Do your homework before you go to the interview. Learn all you can about the company -- who it serves, the products and services it is known for and the direction it hopes to take in the future. If you are unfamiliar with industry trends, read trade magazines to get a feel for current topics and concerns within the trade. While you are researching, think about how you can help the company meet the needs of the position, advises the Boston College Career Center. Once you're talking to the interviewer, use the knowledge you've gleaned to ask pertinent questions that demonstrate your knowledge and ability to apply it to the marketplace.
Bring a Portfolio
Don't be content to let your words be the only thing that represents you. Bring a portfolio to your interview and let your letters of recommendation, publications or any other work samples speak for you. Add only your best work to your portfolio. As many people do not think to put together this professional showpiece -- with the exception of people in artistic fields -- doing so demonstrates initiative and can make you stand out in the crowd.

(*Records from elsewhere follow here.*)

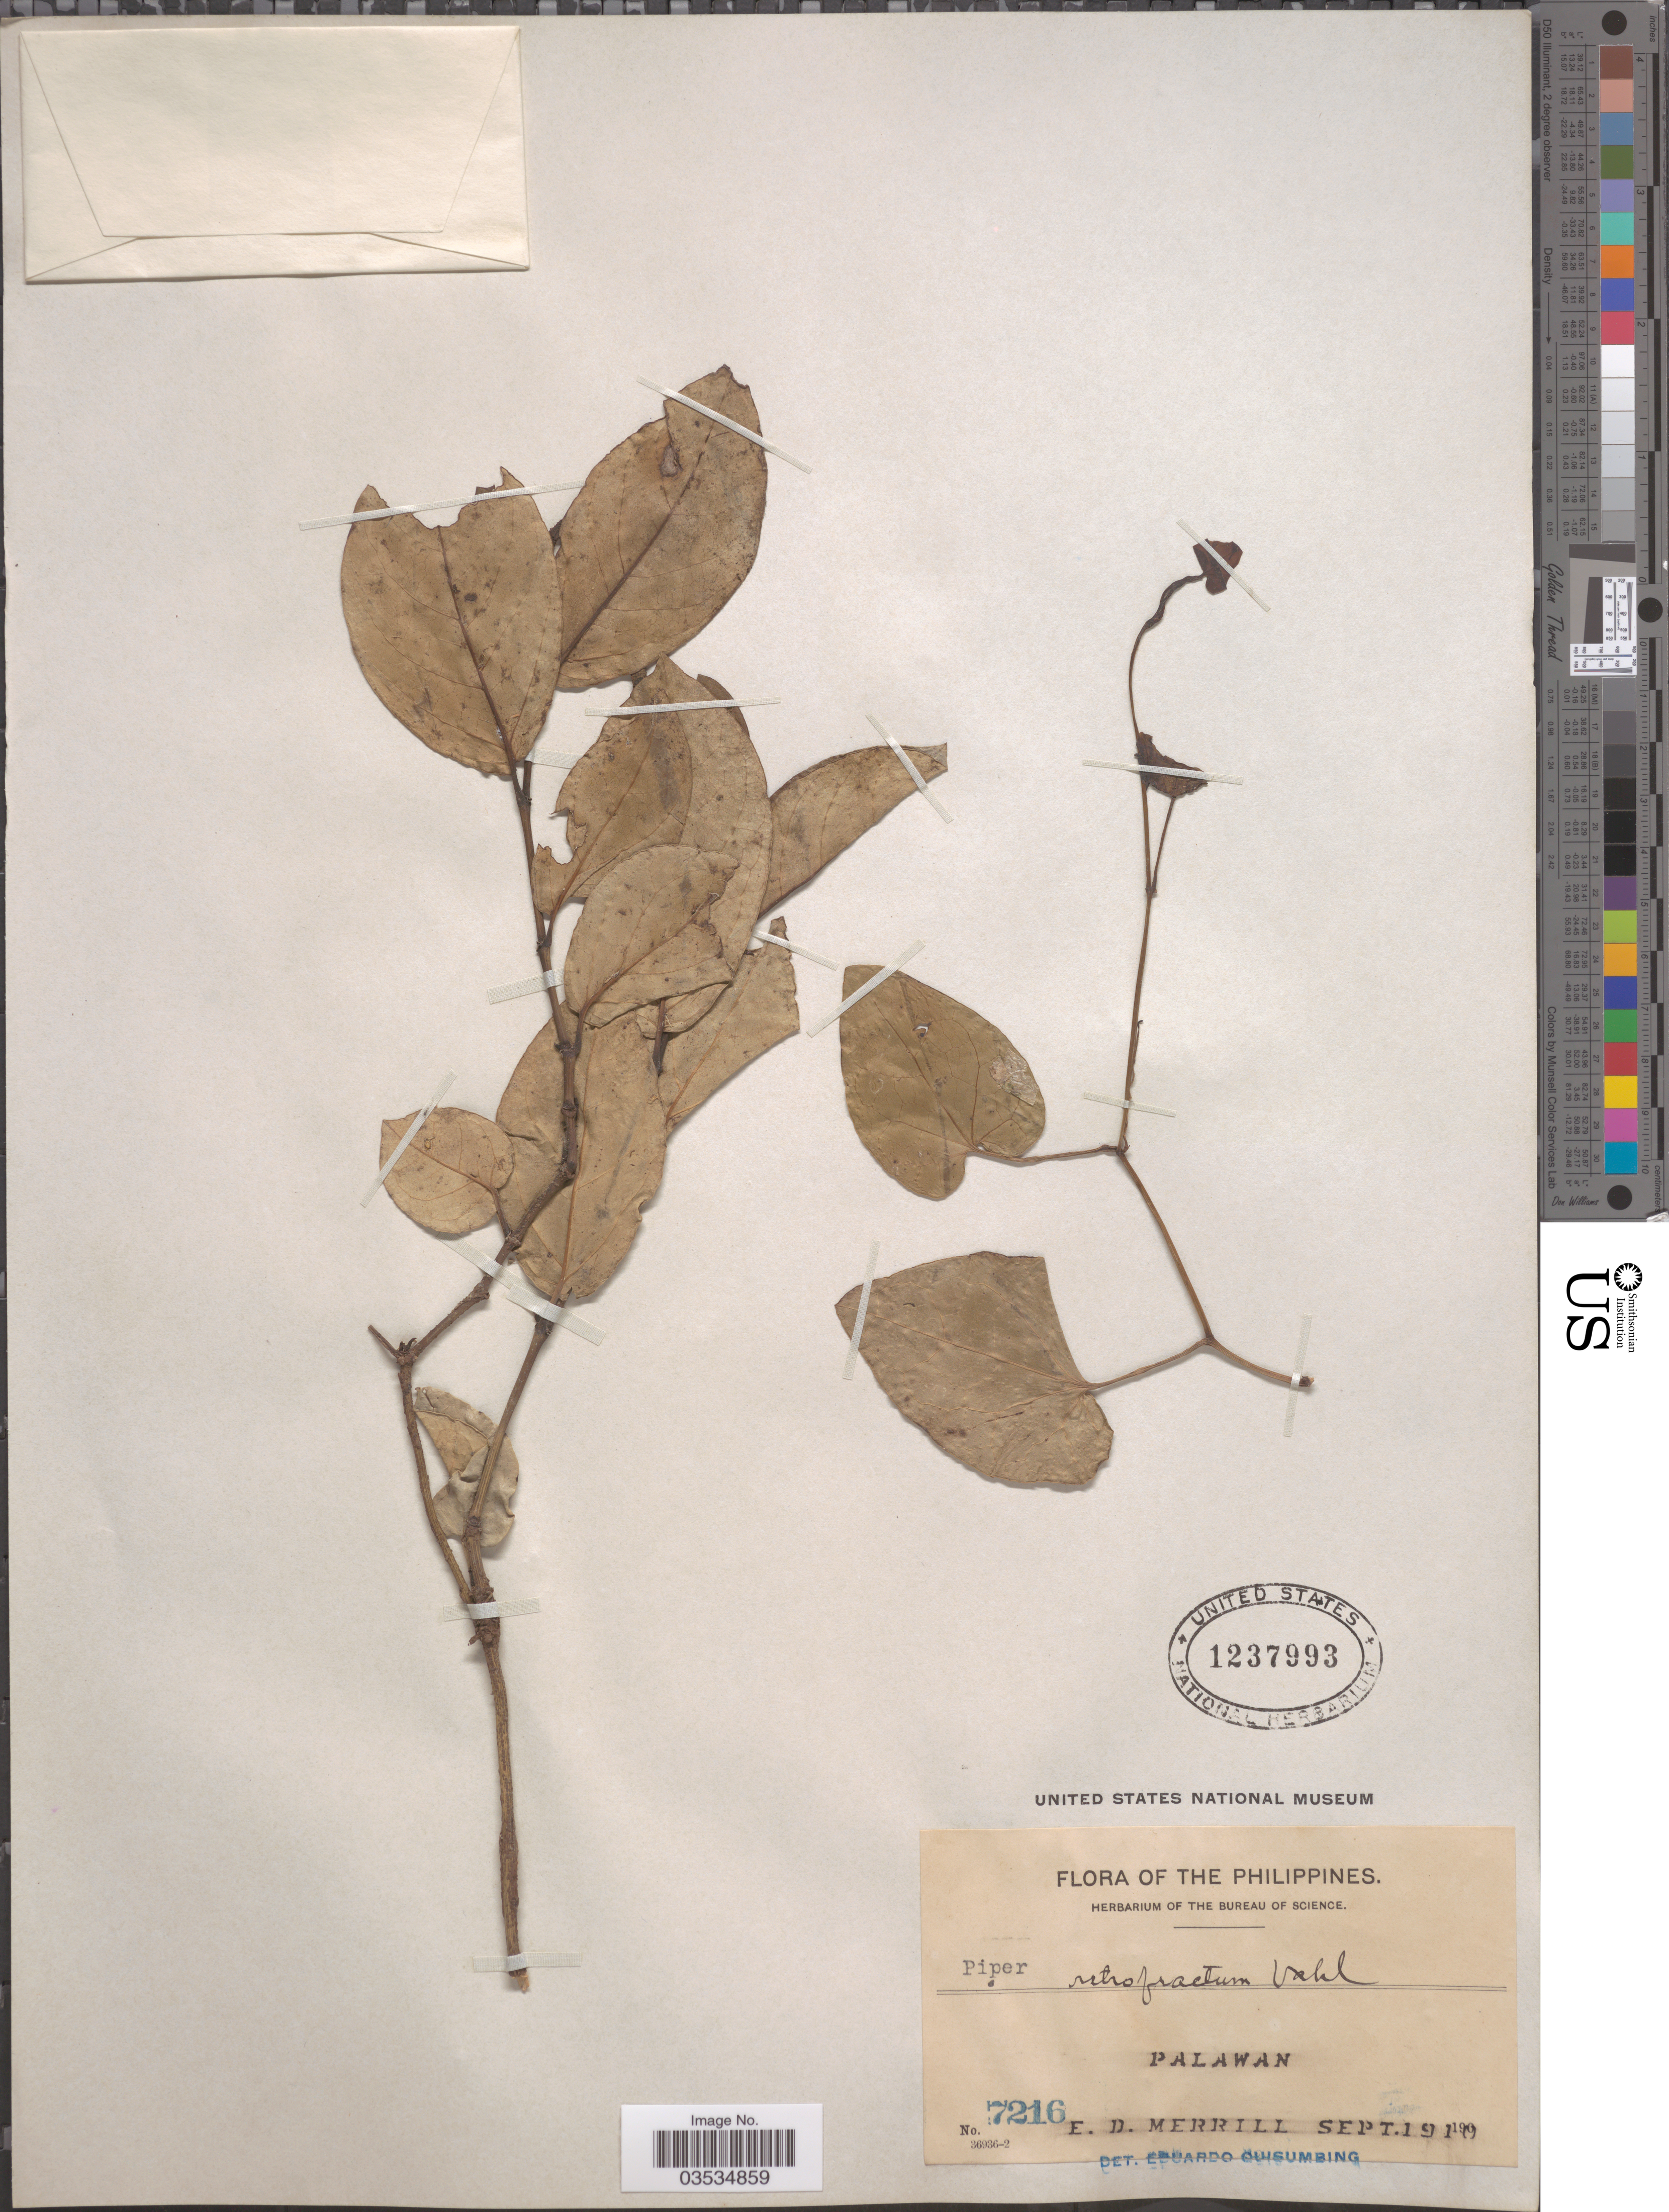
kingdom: Plantae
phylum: Tracheophyta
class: Magnoliopsida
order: Piperales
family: Piperaceae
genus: Piper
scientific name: Piper retrofractum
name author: Vahl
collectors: E. D. Merrill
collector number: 7216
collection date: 1910-09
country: Philippines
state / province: Mimaropa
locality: Palawan.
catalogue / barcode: US 1237993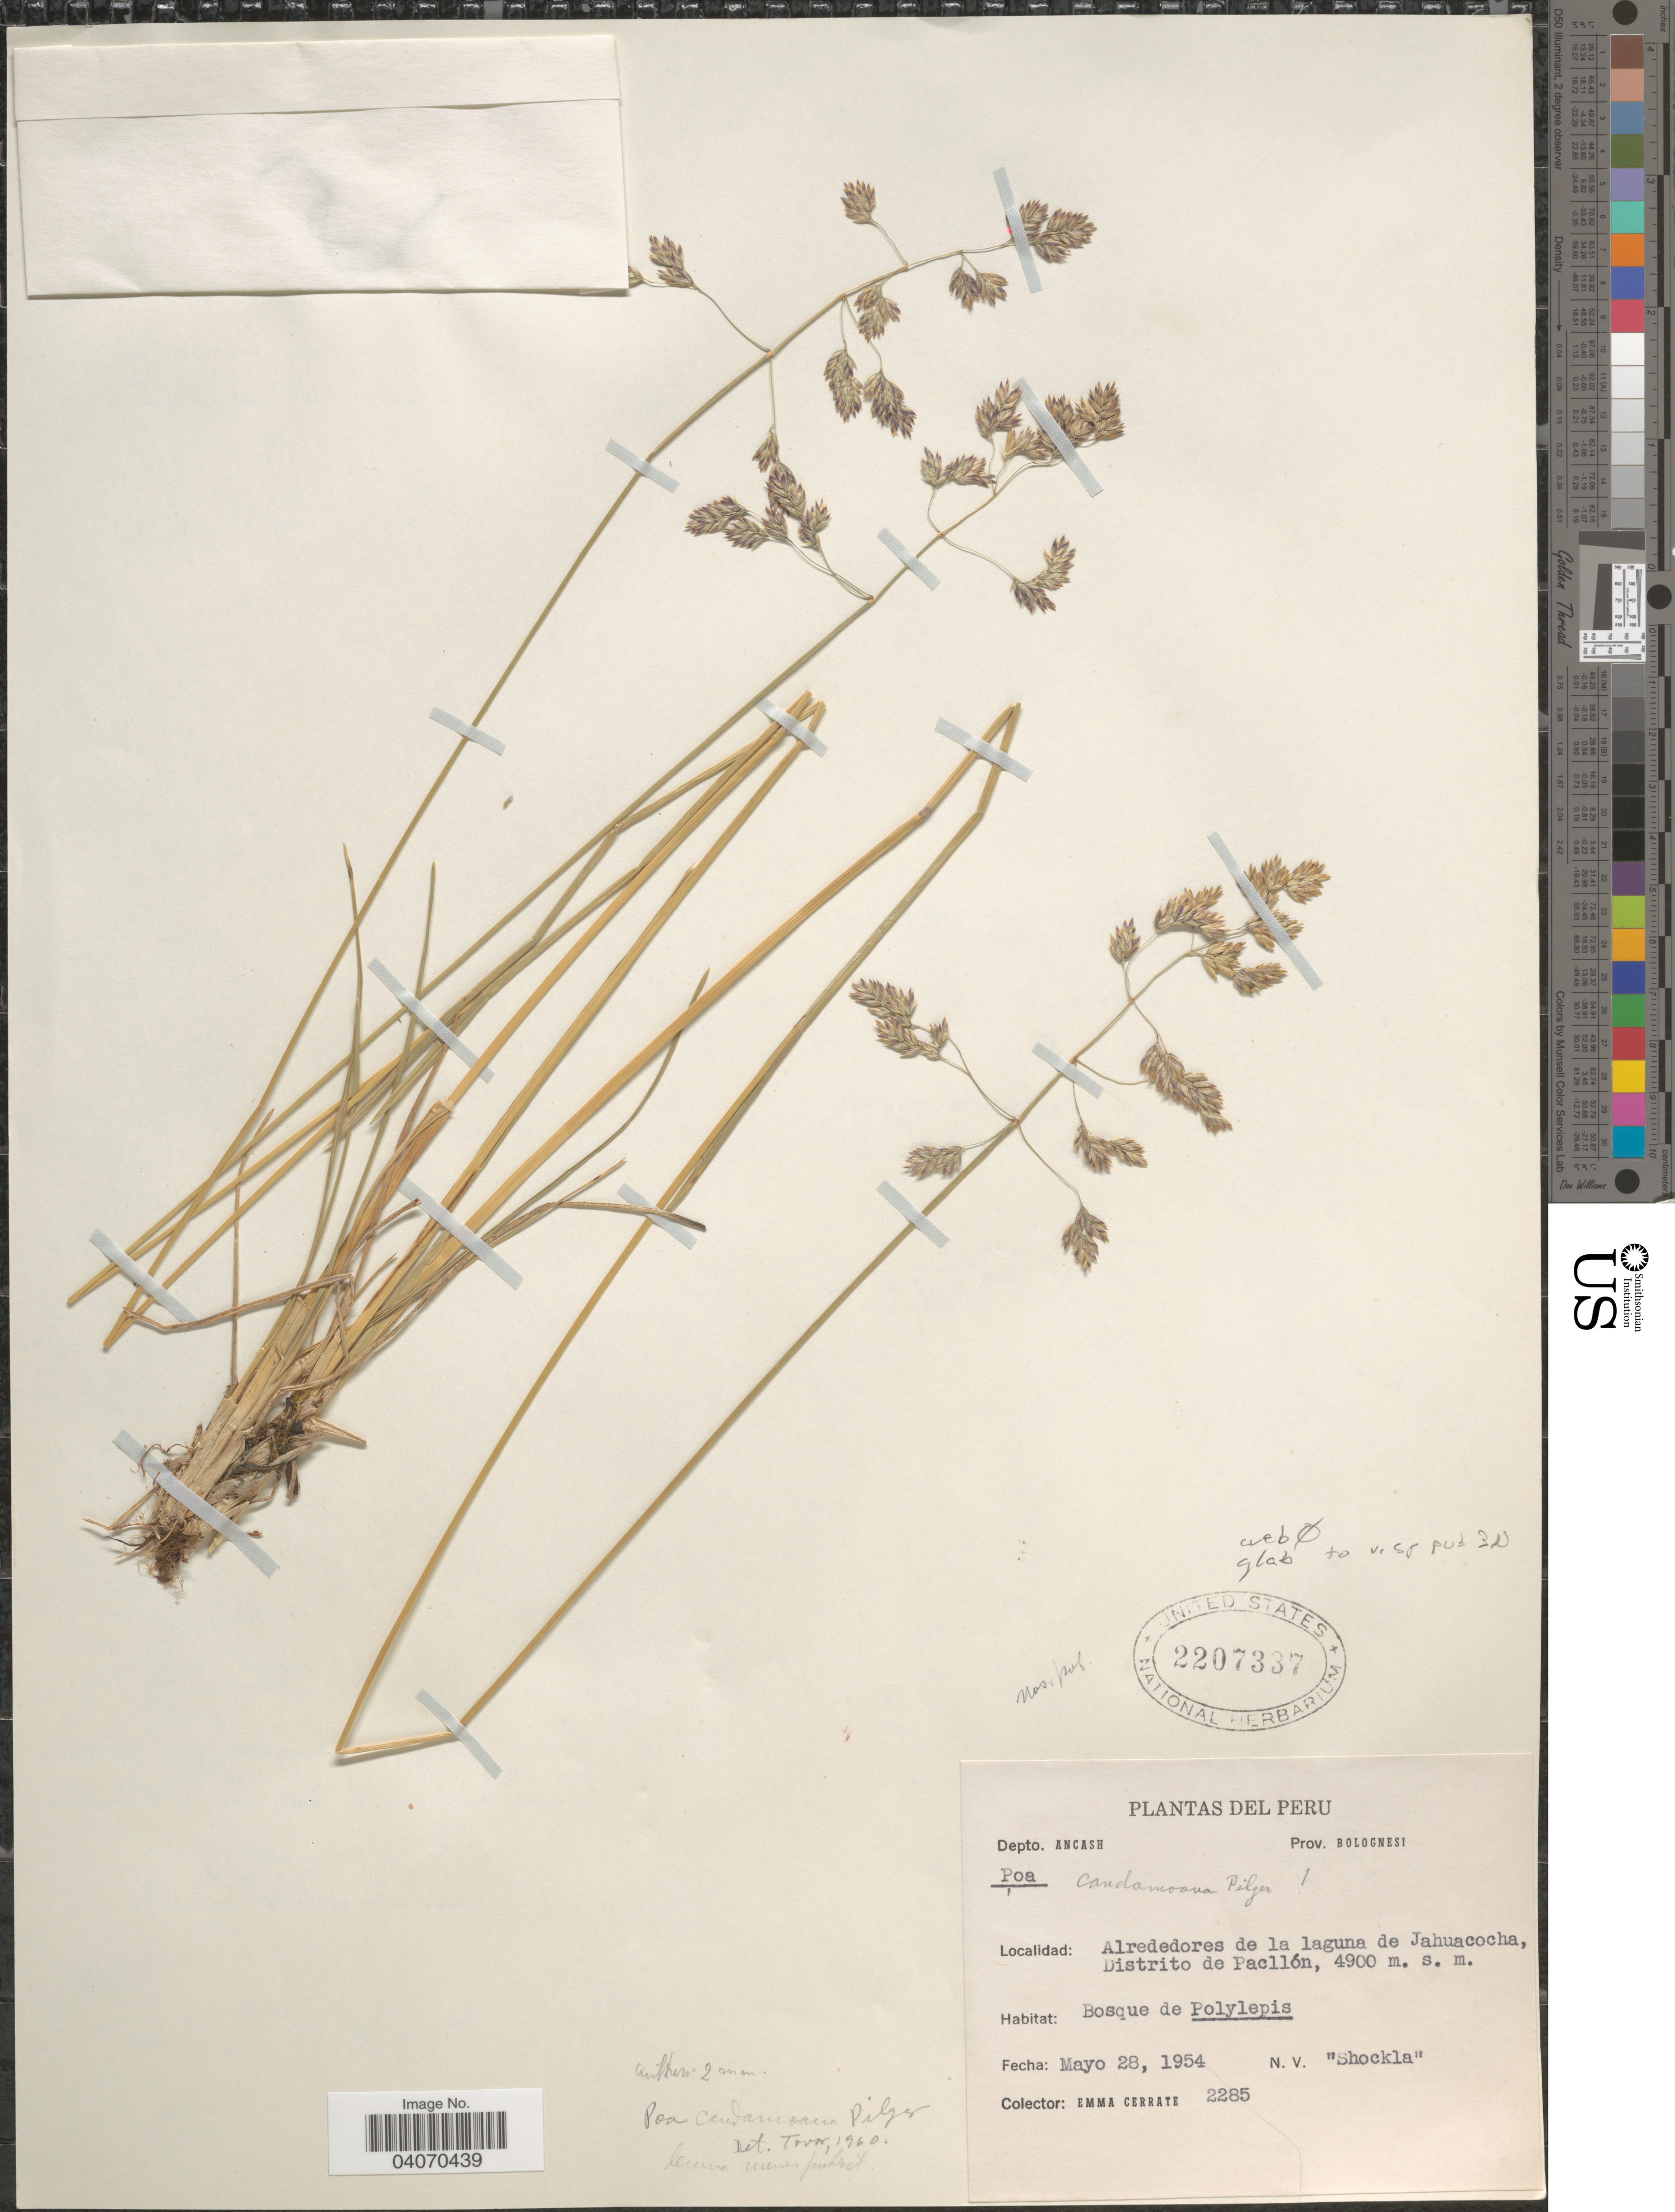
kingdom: Plantae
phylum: Tracheophyta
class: Liliopsida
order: Poales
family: Poaceae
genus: Poa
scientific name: Poa candamoana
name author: Pilg.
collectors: E. Cerrate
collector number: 2285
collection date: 1954-05-28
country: Peru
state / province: Ancash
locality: Depto. Ancash. Prov. Bolognesi. Alrededores de la laguna de Jahuacocha, Distrito de Pacllón.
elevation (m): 4900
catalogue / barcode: US 2207337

One question interviewers like to ask is "Give an example of a time when you showed initiative at work." Answer this question effectively to further demonstrate your ability to take the bull by the horns in work situations, as opposed to waiting to be led. Provide an example of a time when you implemented a new idea and tell the interviewer how your idea led to increased sales, retention or another positive outcome relevant to your line of work. Employers want to see that you have the ability to adapt to new situations, identify "hidden" opportunities and turn your good ideas into reality.